In Europe, this species was first reported in 1999 from northern Italy; it had probably been accidentally imported with timber and, as it seems, more than once, as its presence was subsequently reported from that country almost simultaneously from locations a considerable distance apart. By 2007, it had established itself in the northern Balkans (Slovenia, Bosnia and Herzegovina, and Croatia), the Alps (Austria, Switzerland), and parts of the Czech Republic, France, Germany and Hungary; in 2003, it was found to occur in Spain, though this population probably derives from a separate introduction. The 2007 records from Weymouth College (England) and Ostend (Belgium) might also represent one or two further independent introductions. In late 2007, it was found at Wrocław and Miechów (Poland); these animals probably represent a further range expansion out of the Czech Republic. During the autumn of 2008, a large influx of this species arrived on the south coast of England, indicating natural immigration from continental Europe. In late 2009, a large group of western conifer seed bugs invaded Koç University in Istanbul, Turkey. The same thing happened in October 2012 in most of the cities of the French Alps, like Moûtiers.
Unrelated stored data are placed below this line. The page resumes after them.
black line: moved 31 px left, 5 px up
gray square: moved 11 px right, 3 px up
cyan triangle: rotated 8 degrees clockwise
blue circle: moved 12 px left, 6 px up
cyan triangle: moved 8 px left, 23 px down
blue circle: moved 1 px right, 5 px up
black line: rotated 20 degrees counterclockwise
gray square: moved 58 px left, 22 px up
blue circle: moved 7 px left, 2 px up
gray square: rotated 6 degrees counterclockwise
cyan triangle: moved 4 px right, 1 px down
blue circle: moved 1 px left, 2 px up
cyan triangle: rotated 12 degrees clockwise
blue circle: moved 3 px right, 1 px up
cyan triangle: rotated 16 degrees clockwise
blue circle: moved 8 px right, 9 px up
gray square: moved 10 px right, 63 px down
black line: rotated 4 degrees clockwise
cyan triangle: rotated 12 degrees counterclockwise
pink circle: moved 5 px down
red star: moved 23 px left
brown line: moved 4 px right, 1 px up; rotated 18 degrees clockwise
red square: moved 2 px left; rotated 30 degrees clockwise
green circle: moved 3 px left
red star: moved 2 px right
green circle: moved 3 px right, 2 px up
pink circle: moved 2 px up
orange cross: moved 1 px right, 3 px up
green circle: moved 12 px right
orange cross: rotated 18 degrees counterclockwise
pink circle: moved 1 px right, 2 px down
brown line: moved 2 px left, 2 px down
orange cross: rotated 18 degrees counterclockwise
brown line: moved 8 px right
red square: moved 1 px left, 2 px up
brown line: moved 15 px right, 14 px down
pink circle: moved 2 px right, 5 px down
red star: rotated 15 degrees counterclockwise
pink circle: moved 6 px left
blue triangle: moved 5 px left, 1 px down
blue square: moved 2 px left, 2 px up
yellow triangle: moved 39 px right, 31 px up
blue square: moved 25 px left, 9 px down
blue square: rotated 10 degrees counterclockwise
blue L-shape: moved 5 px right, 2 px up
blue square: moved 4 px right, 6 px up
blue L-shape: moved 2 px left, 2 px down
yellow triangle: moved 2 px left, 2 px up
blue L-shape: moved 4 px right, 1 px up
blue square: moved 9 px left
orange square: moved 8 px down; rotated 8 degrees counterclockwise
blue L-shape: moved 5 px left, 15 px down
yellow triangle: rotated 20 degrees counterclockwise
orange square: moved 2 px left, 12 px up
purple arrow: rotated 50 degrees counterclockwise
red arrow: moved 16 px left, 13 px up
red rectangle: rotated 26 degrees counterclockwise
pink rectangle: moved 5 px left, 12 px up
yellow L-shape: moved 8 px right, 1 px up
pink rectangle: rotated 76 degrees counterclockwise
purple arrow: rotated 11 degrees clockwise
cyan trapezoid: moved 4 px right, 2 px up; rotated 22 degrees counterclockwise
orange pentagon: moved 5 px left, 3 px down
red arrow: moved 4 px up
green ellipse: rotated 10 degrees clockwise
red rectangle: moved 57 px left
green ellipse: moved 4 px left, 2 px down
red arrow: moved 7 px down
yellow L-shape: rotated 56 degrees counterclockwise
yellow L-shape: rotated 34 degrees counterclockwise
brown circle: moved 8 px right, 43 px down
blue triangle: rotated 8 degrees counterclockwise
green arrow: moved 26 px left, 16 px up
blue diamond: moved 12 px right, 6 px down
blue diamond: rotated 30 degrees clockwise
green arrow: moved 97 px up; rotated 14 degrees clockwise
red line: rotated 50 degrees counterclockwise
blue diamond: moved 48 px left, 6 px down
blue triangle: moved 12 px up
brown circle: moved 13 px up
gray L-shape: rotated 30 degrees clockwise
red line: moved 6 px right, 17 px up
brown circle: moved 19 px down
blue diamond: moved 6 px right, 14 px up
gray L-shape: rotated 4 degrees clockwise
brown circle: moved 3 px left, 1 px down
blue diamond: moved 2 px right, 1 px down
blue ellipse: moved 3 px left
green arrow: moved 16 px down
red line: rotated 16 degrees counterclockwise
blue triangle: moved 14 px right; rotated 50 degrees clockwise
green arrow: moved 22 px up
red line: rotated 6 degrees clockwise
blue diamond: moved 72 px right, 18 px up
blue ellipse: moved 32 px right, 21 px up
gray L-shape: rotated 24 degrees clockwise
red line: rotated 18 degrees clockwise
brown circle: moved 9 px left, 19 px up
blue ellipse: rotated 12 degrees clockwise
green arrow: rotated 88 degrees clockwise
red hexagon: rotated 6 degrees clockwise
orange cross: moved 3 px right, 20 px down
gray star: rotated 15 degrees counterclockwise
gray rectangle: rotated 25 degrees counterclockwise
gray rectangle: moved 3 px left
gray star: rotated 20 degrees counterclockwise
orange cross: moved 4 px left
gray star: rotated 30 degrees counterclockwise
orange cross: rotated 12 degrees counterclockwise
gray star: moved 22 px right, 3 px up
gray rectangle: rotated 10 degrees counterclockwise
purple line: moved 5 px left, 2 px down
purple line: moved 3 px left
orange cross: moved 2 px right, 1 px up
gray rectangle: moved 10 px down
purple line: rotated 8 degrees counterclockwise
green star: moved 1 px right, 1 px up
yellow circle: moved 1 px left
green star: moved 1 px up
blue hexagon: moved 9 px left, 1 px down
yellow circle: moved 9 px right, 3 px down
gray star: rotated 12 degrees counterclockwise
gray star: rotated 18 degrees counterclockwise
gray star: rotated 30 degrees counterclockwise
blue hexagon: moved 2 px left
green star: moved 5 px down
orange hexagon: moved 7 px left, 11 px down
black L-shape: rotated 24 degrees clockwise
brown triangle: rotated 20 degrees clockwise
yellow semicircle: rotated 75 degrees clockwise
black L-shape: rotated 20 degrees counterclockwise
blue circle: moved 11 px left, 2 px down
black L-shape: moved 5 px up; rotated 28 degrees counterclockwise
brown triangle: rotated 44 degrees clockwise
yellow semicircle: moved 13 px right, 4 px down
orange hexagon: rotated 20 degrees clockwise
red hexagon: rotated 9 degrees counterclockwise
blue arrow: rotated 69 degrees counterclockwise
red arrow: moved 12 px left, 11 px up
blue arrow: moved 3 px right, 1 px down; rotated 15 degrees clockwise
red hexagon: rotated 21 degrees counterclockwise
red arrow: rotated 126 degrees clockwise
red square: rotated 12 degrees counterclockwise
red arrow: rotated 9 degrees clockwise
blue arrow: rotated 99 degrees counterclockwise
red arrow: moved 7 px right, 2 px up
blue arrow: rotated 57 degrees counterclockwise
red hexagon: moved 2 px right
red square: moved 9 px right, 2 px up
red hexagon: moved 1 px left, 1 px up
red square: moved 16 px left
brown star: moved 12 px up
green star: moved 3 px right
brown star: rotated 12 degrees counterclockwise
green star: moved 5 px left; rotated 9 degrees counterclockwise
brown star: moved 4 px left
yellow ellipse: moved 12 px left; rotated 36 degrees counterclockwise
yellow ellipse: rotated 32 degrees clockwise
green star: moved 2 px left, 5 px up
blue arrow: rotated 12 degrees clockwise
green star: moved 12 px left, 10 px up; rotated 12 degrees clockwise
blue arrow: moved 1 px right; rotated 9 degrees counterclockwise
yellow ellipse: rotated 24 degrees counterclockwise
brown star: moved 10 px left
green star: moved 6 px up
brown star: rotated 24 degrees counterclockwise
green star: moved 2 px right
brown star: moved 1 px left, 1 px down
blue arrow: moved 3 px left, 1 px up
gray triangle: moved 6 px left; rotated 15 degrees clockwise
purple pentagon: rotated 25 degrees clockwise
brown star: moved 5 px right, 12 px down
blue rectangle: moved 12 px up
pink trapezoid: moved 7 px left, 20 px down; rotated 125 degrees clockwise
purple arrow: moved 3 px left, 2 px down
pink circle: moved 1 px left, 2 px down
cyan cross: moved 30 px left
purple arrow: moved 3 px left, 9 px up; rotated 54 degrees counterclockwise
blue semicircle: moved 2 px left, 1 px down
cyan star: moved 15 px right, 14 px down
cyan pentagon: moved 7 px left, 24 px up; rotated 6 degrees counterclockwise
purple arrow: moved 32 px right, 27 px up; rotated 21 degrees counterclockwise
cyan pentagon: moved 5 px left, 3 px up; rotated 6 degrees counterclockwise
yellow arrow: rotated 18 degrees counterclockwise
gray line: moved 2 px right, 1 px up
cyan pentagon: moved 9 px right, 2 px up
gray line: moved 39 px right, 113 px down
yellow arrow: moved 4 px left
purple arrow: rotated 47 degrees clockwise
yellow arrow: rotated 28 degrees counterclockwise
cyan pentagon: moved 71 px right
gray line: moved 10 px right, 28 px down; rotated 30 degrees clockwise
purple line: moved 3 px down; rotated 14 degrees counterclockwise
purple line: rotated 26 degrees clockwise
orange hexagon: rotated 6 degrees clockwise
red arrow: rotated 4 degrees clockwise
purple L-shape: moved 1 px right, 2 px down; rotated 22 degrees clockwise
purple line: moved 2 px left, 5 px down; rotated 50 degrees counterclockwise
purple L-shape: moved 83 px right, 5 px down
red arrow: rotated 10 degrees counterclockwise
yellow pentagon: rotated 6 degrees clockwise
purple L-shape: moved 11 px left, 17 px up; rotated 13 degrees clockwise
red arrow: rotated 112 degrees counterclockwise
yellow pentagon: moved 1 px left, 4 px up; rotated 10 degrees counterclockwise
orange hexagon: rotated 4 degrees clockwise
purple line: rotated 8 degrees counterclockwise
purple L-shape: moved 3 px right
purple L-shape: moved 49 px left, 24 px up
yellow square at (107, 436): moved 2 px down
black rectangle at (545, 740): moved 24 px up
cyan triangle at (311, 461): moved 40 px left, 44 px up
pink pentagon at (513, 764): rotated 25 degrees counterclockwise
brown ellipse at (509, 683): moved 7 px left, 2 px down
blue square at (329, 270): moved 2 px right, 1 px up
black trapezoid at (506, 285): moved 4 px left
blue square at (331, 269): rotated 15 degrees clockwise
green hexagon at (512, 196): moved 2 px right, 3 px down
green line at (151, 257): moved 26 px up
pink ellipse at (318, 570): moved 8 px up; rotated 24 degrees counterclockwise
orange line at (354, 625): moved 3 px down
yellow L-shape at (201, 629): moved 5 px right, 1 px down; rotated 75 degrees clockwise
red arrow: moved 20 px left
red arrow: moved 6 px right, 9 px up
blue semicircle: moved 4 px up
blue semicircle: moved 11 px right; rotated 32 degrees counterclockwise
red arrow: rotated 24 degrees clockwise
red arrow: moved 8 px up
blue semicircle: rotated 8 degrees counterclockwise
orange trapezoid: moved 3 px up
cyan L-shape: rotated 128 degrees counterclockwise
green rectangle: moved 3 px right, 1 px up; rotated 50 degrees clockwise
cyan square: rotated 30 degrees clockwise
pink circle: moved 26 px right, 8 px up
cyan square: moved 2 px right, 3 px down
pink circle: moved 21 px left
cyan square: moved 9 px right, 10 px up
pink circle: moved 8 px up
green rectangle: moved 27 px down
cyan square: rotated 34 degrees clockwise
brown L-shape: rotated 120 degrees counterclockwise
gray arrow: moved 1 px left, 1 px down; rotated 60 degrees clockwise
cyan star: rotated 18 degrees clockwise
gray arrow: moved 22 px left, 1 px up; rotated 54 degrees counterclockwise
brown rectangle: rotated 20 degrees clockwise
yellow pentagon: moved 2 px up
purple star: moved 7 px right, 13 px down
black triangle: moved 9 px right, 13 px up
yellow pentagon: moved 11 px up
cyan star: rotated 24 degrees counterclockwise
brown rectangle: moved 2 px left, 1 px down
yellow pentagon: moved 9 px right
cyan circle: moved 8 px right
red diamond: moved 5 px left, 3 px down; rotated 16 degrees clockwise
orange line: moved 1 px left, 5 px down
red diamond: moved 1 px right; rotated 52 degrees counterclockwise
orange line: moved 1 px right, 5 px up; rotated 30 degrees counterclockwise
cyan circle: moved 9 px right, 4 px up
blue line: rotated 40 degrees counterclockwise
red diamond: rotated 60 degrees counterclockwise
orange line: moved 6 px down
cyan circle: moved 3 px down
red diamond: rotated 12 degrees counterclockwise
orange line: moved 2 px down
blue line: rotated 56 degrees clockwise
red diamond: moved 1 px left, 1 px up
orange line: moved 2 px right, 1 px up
In 2017 it appeared for the first time in the Southern Hemisphere, with several records from Chile.

It was also first recorded from Tokyo, Japan in 2008, and some additional records from Tokyo and Kanagawa Prefecture have been added until 2009.

In 2010 the first detection was made in Ukraine, in Dniprorudne, and the next year in Russia, in Rostov-on-Don.

In 2020 it was first reported in Finland.

On October 21, 2020, the first sighting in Andorra was posted to iNaturalist, and in September this species was found in Kozhukhovka in Ukraine.

It is present in North Macedonia.

On October 8, 2024, it observed in the mountains surrounding Sofia, Bulgaria, and again on October 20, 2024, in Velingrad, which is a town surrounded by coniferous forest.

In March 2025, it was observed in western Romania.

On September 29, 2025, it was observed in Klaipėda, Lithuania, near the port.